するとマテュー氏もふっと微笑み、身を引いた。
「そして、猪狩選手もです。猪狩選手とユーリ選手は、まぎれもなく日本を代表するファイターでしょう。《アクセル・ジャパン》も、心して拝見させていただきます」
それだけ言って、マテュー氏はジジ選手のもとに戻っていった。
「やれやれ」と、立松は肩をすくめる。
「相変わらず、真面目くさったやつだぜ。だけどまあ、あいつこそ尊敬に値する人間だろう。ありがたく、激励のお言葉を頂戴しておきな」
「押忍。……マテューさんは試合を観ただけで、ユーリさんの気持ちを理解してくれたんですもんね」
ユーリはいくぶん曖昧な表情をしていたので、瓜子はその手を握ってみせた。
ユーリは純白の睫毛を伏せつつ、ふわりと微笑む。
「ユーリなんて、そんなお言葉を頂戴できる立場ではないのににゃあ。……きっとみんなは、ユーリのことを誤解しているのです」
「誤解なんて、してないっすよ。少なくとも、自分はそのつもりです」
「うん……うり坊ちゃんは、ユーリの浅ましき本性もしっかり理解してくれているのでしょうけれども……」
ユーリはそのように語っていたが、マテュー氏だって決して誤解などはしていないのだろう。彼はユーリがどのような思いで宇留間選手と戦い、その腕をへし折ったか、それを正しく理解した上であのような言葉をかけてくれたのだ。

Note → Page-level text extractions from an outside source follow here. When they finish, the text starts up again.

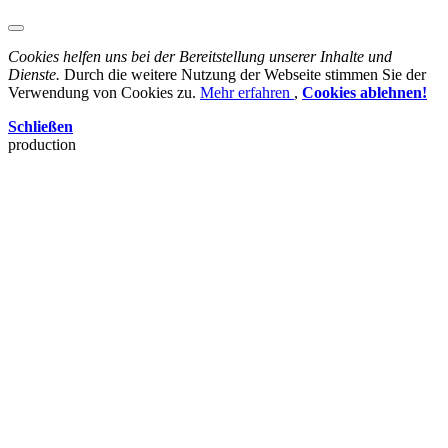
Cookies helfen uns bei der Bereitstellung unserer Inhalte und
Dienste.
Durch die weitere Nutzung der Webseite stimmen Sie der
Verwendung von Cookies zu.
Mehr erfahren
,
Cookies ablehnen!
Schließen
production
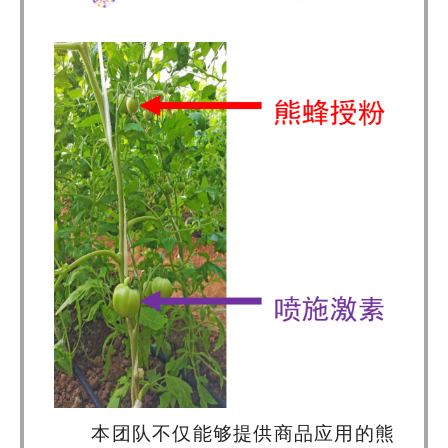
本团队不仅能够提供商品应用的熊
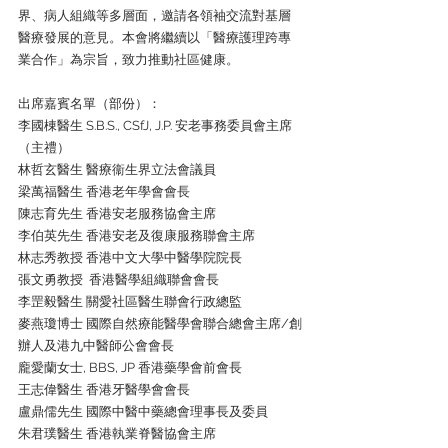
界、病人組織等多層面，邀請各領袖交流對基層
醫療發展的意見。本會將繼續以「醫療護理跨專
業合作」為宗旨，致力推動社區健康。
出席嘉賓名單（部份）：
李國棟醫生 S.B.S., CSfJ, J.P. 安老事務委員會主席
（主禮）
林哲玄醫生 醫療衞生界立法會議員
梁萬福醫生 香港老年學會會長
陳志育先生 香港安老服務協會主席
李伯英先生 香港安老及復康服務聯會主席
林志秀教授 香港中文大學中醫學院院長
張文勇教授  香港醫學組織聯會會長
李罡毅醫生 關愛社區醫生聯會行政總監
麥燕瓊博士 國際自然療能醫學會聯合總會主席/創
辦人及港九中醫師公會會長
龐愛蘭女士, BBS, JP 香港藥學會前會長
王志偉醫生 香港牙醫學會會長
盧鼎儒先生 國際中醫中藥總會理事長及委員
朱君璞醫生 香港執業脊醫協會主席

そういえば――マテュー氏は故郷のフランスでMMAが立派なスポーツであると認めさせるために、ずっと尽力してきた立場であるのだ。そんなマテュー氏であるからこそ、MMAの概念を根本から覆すような宇留間選手を不快に思い、ユーリに心を寄せることになったのだろう。そう考えれば、瓜子よりもさらに深い部分でユーリを理解しているのかもしれなかった。
きっと世界には、マテュー氏のような思いでユーリのことを見守ってくれている人間がいるはずだ。
そんな風に考えると、瓜子は見えない何かにがっしりと背中を支えられたような心地であったのだった。